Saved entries
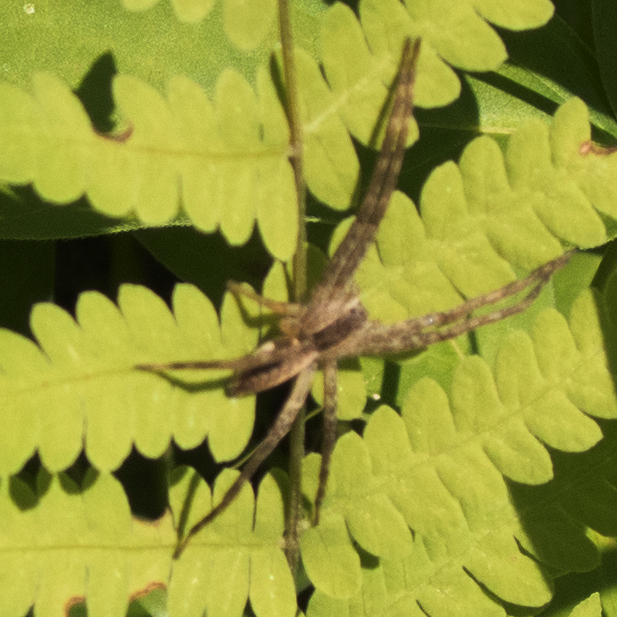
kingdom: Animalia
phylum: Arthropoda
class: Arachnida
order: Araneae
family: Pisauridae
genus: Pisaurina
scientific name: Pisaurina mira
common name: American nursery web spider
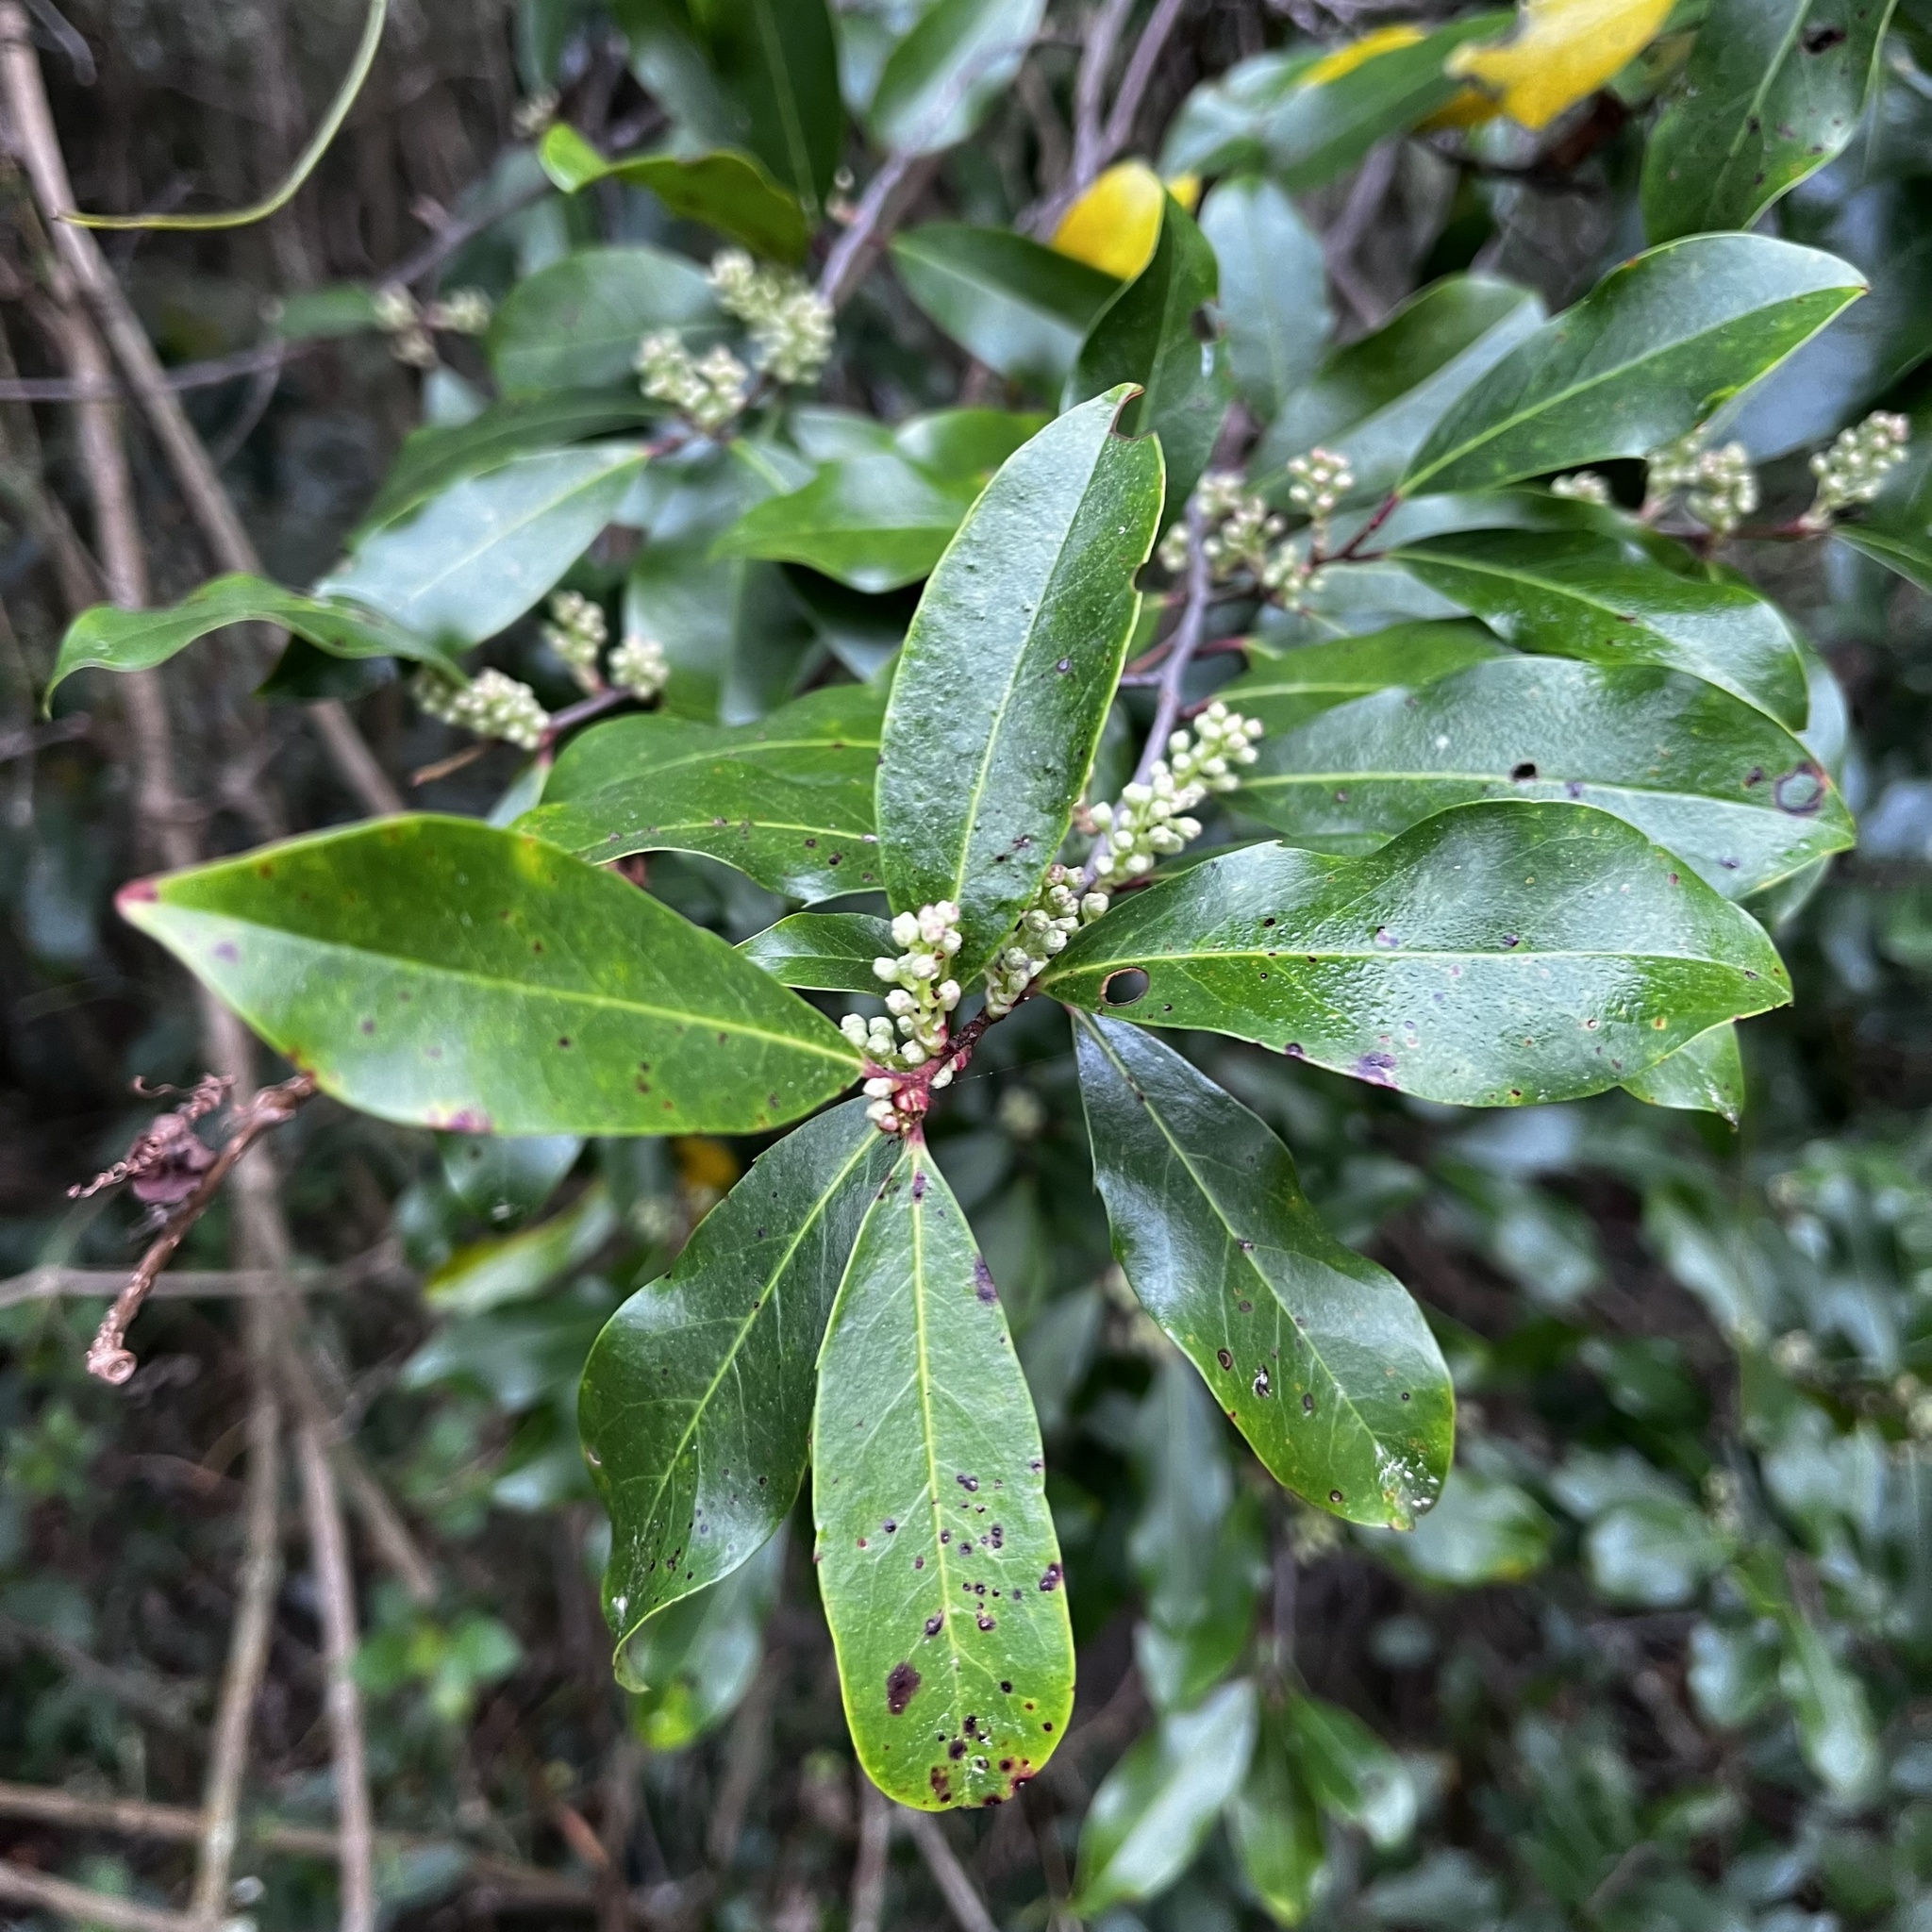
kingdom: Plantae
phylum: Tracheophyta
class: Magnoliopsida
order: Rosales
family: Rosaceae
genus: Prunus
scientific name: Prunus caroliniana
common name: Carolina laurel cherry
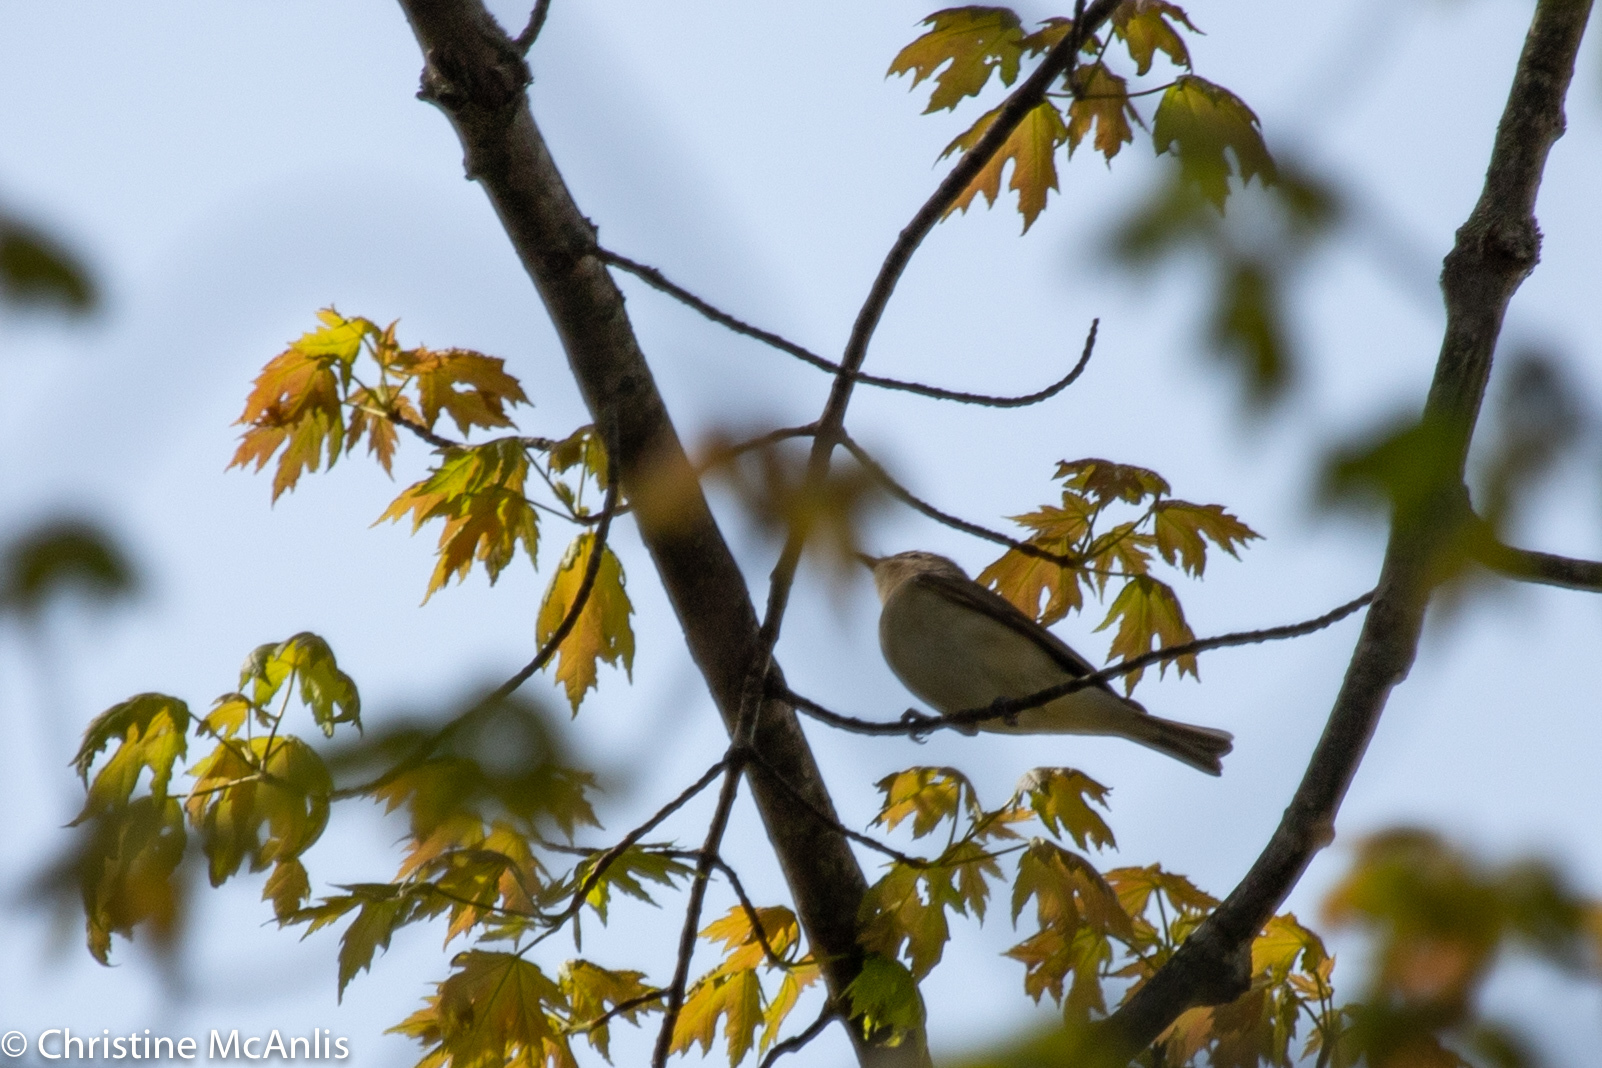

- DO THIS:
Render every line of the data above as a numbered list, skipping blank lines and leaving out the pictures.

- RESULT OF THIS TASK:
1. kingdom: Animalia
2. phylum: Arthropoda
3. class: Arachnida
4. order: Araneae
5. family: Pisauridae
6. genus: Pisaurina
7. scientific name: Pisaurina mira
8. common name: American nursery web spider
9. kingdom: Plantae
10. phylum: Tracheophyta
11. class: Magnoliopsida
12. order: Rosales
13. family: Rosaceae
14. genus: Prunus
15. scientific name: Prunus caroliniana
16. common name: Carolina laurel cherry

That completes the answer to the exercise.